===== Excerpted passage

Contributor: Evelyn Fay Leinbach, February 24, 2004


 

Captain Lee Howell is credited with developing the railroad and bringing railroad jobs to Evansville, Indiana.  He was a born-and-bred Southerner from Lauderdale County, Alabama, whose father, Phillip, was a farmer.  His mother, the former Mary “Polly” Wesson, and father married in Lauderdale County on September 15, 1825.  Polly was born in South Carolina and Phillip was born in Tennessee, but both came to northwest Alabama before they married.

 

According to daughter, Emma, Captain Lee was born on May 18, 1840. Census sources put his birth around 1842.  He was one of Phillip and Polly’s eight children and their youngest son. In the 1850 federal census schedule for Lauderdale County, Alabama, he was listed as 8-year-old Levi in the Phillip Howell household.

==========

## Your task
Copy the passage about Captain Lee Howell in full, word for word. Draw only on the passage about Captain Lee Howell and on nothing else.

===== Dataset content

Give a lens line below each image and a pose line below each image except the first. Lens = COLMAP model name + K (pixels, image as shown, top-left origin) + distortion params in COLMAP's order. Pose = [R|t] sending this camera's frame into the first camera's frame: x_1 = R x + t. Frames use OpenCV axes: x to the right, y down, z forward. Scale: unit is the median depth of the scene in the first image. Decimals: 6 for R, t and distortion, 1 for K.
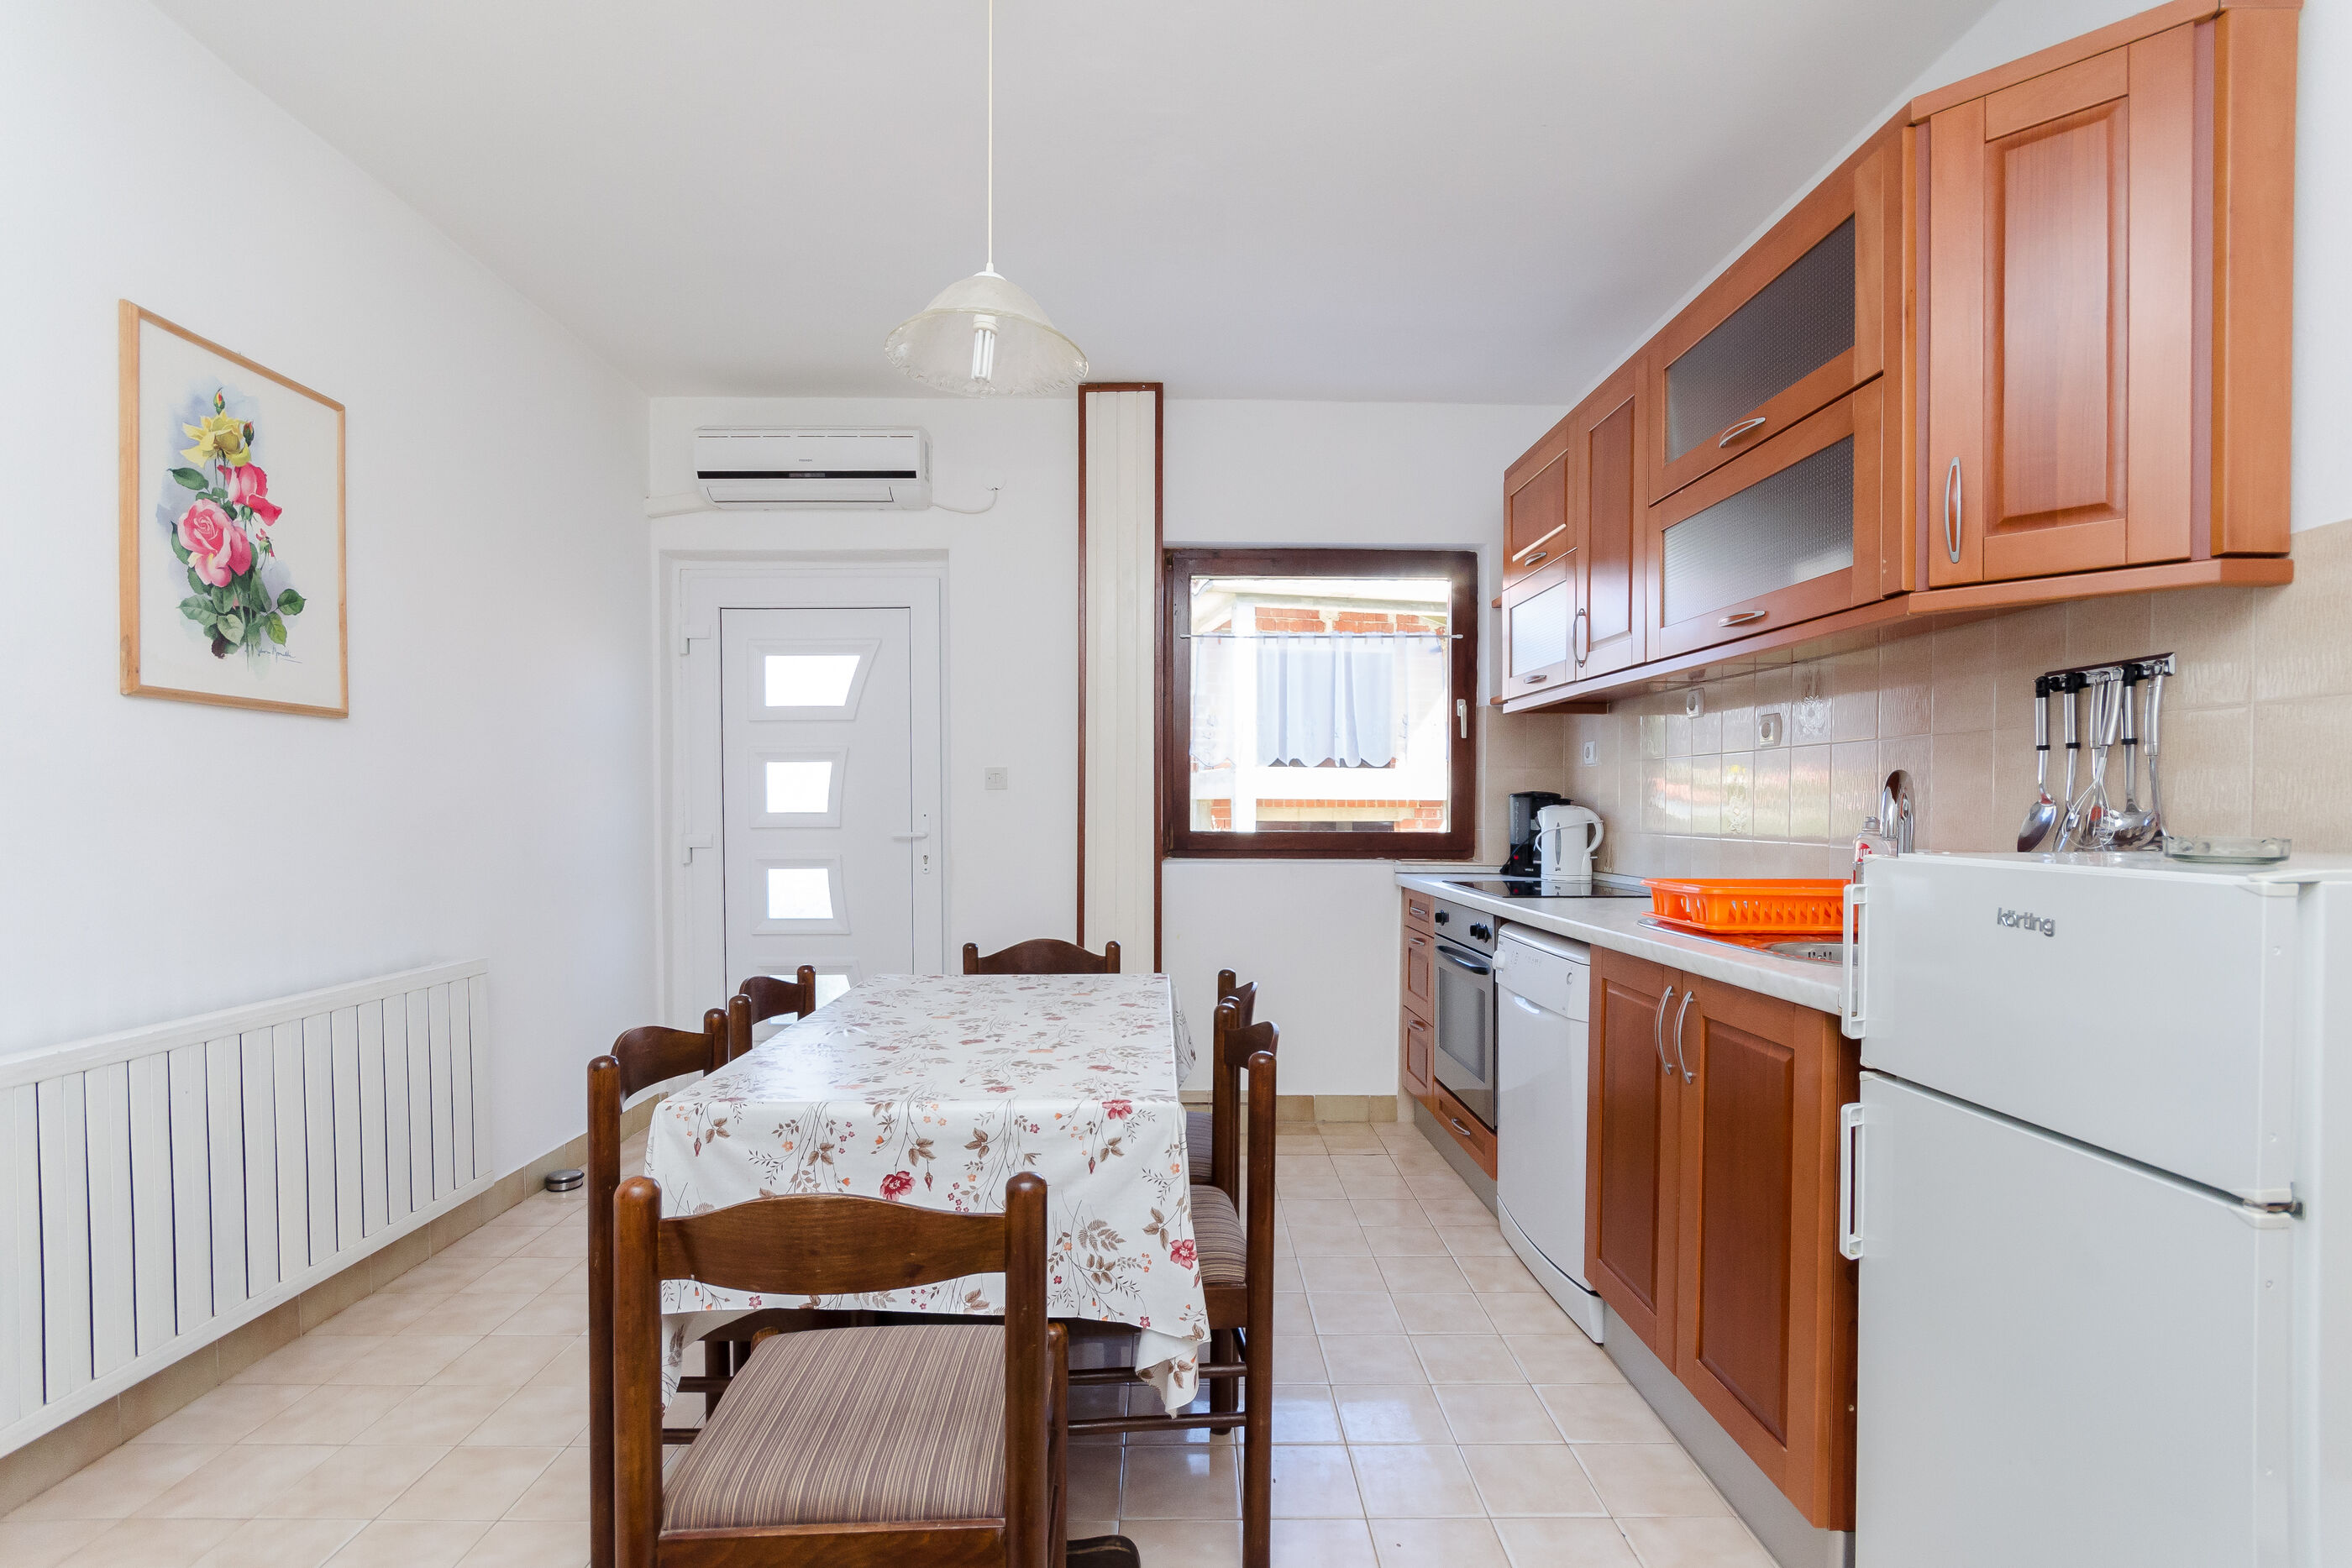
lens RADIAL K [[1103.4, 0, 1128.1], [0, 1103.4, 822.3], [0, 0, 1]] dist [-0.001767, 0.002022]
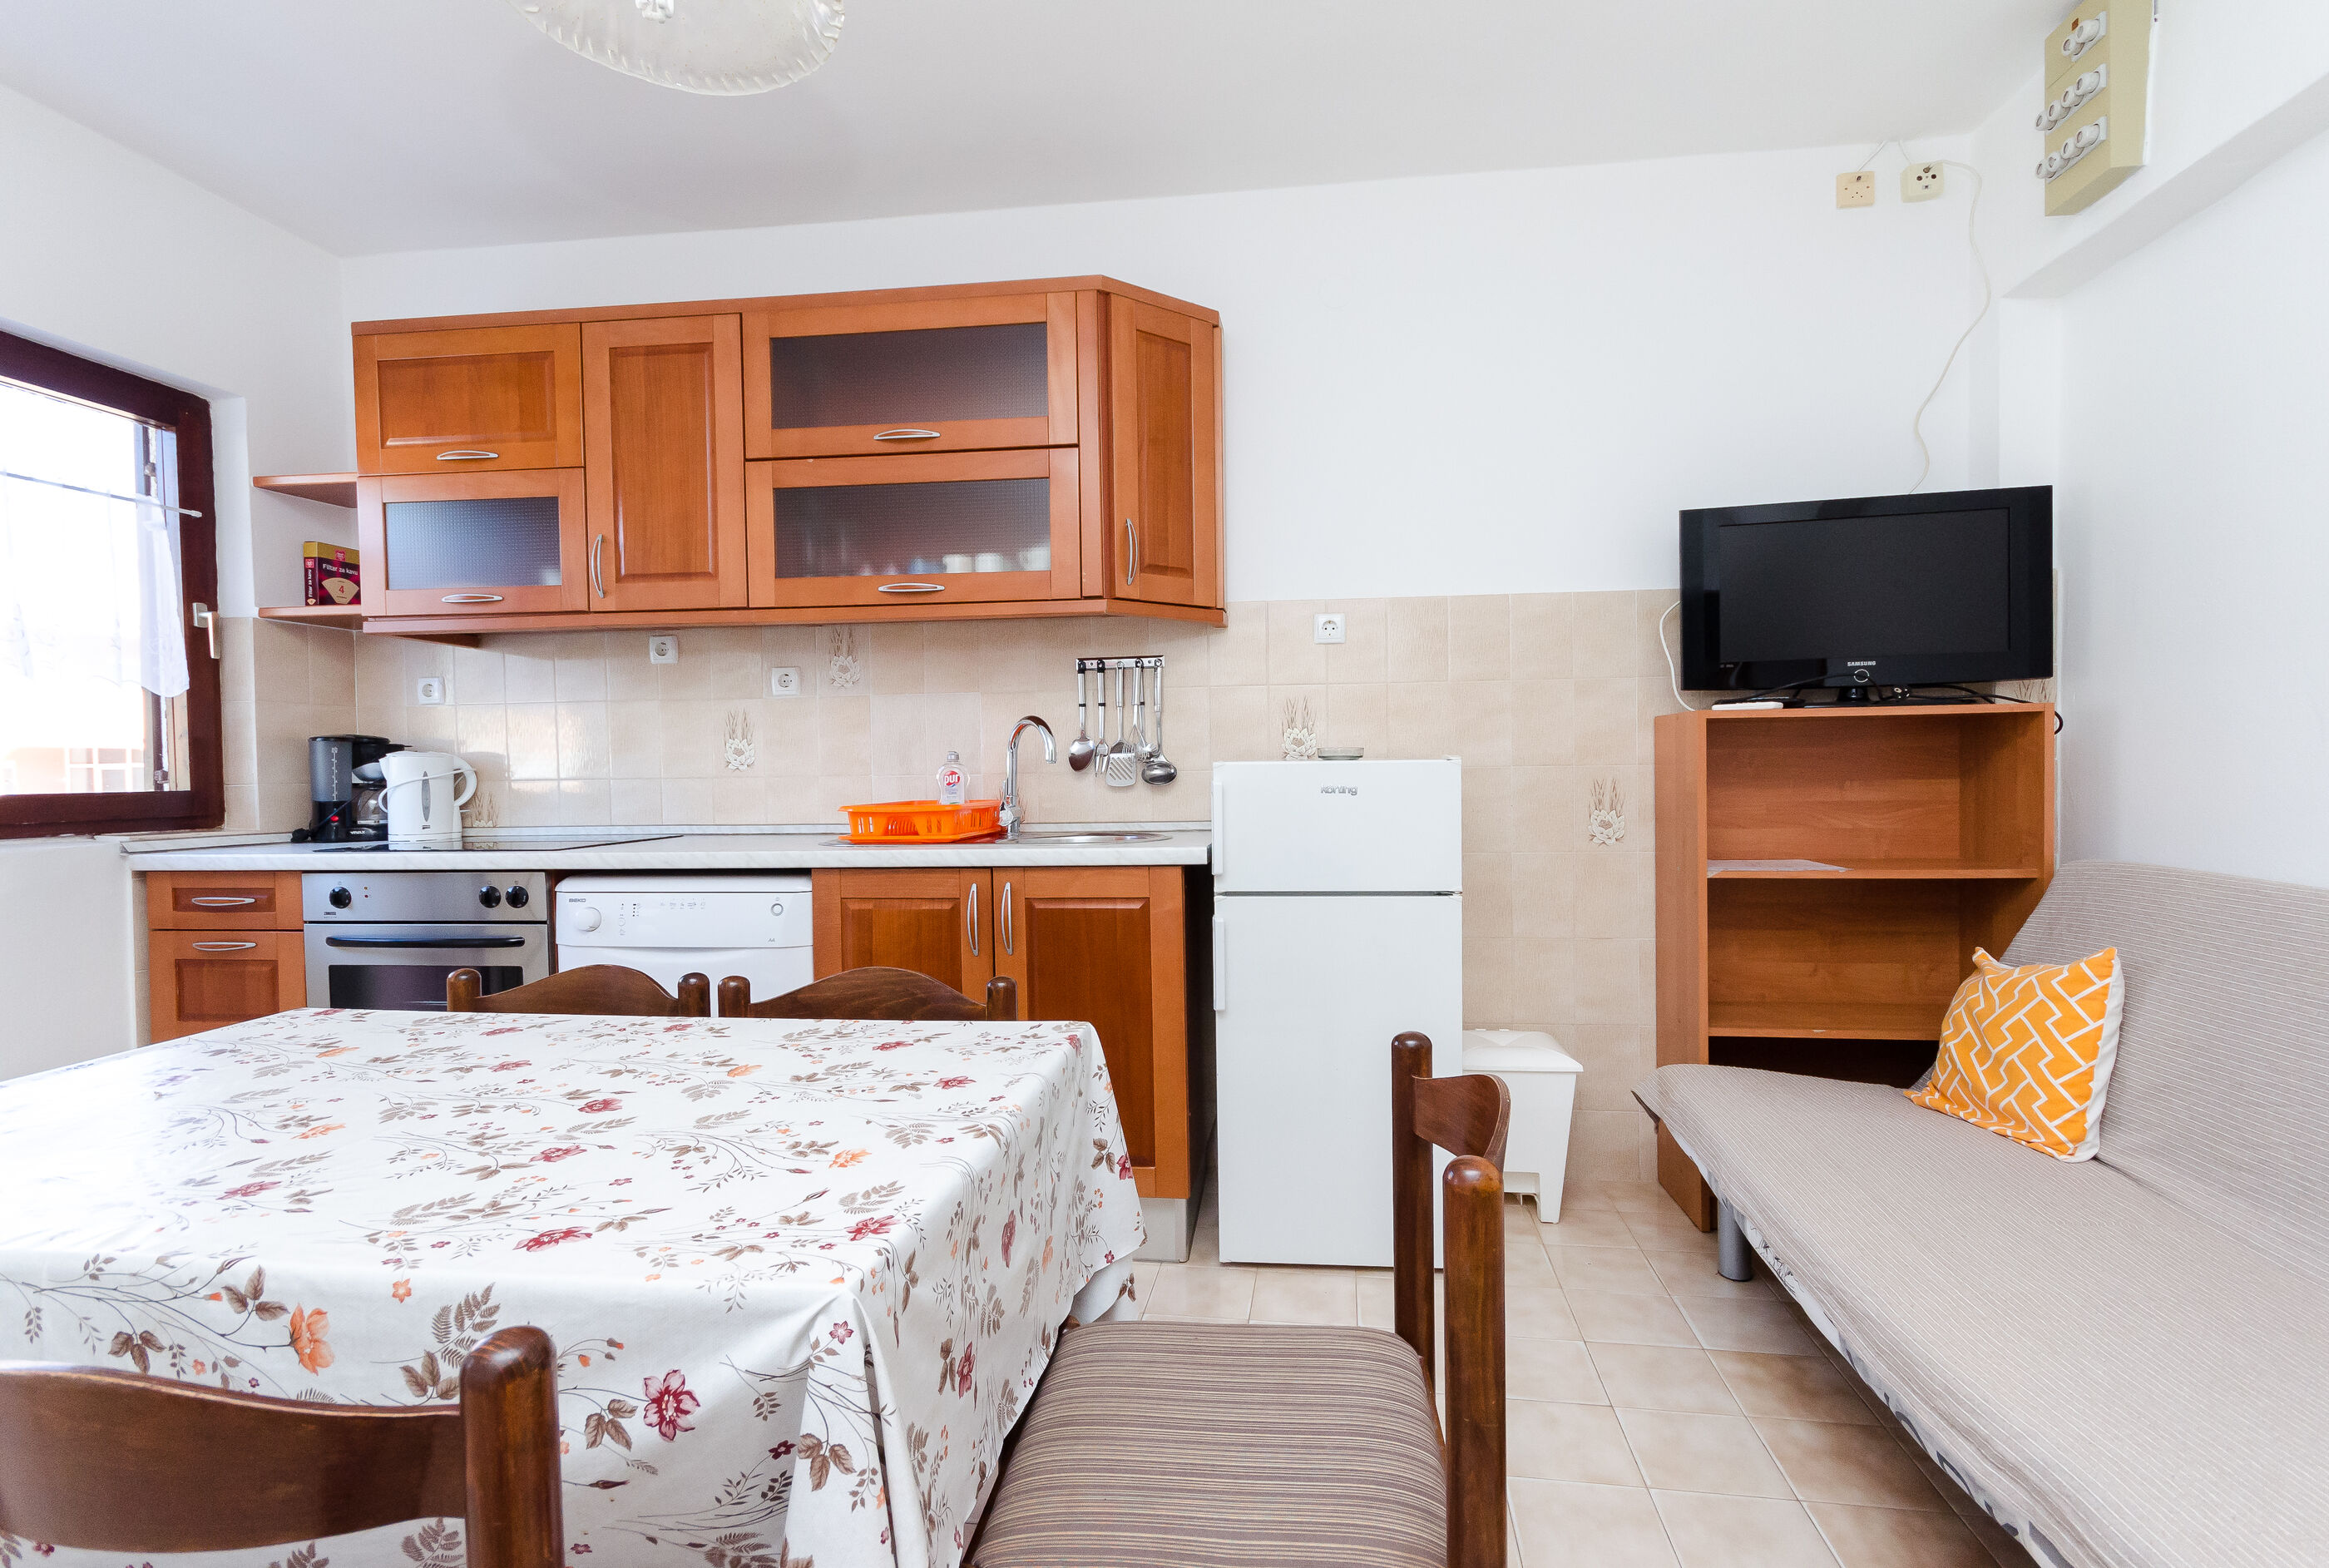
lens RADIAL K [[1076.7, 0, 1198.1], [0, 1076.7, 793.0], [0, 0, 1]] dist [0.004632, -0.001230]
pose [[0.108232, -0.022933, 0.993861, -0.698430], [0.028342, 0.999399, 0.019974, 0.032894], [-0.993722, 0.026006, 0.108817, 0.648633]]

==========

## Solution to this problem
Contributor: Evelyn Fay Leinbach, February 24, 2004


 

Captain Lee Howell is credited with developing the railroad and bringing railroad jobs to Evansville, Indiana.  He was a born-and-bred Southerner from Lauderdale County, Alabama, whose father, Phillip, was a farmer.  His mother, the former Mary “Polly” Wesson, and father married in Lauderdale County on September 15, 1825.  Polly was born in South Carolina and Phillip was born in Tennessee, but both came to northwest Alabama before they married.

 

According to daughter, Emma, Captain Lee was born on May 18, 1840. Census sources put his birth around 1842.  He was one of Phillip and Polly’s eight children and their youngest son. In the 1850 federal census schedule for Lauderdale County, Alabama, he was listed as 8-year-old Levi in the Phillip Howell household.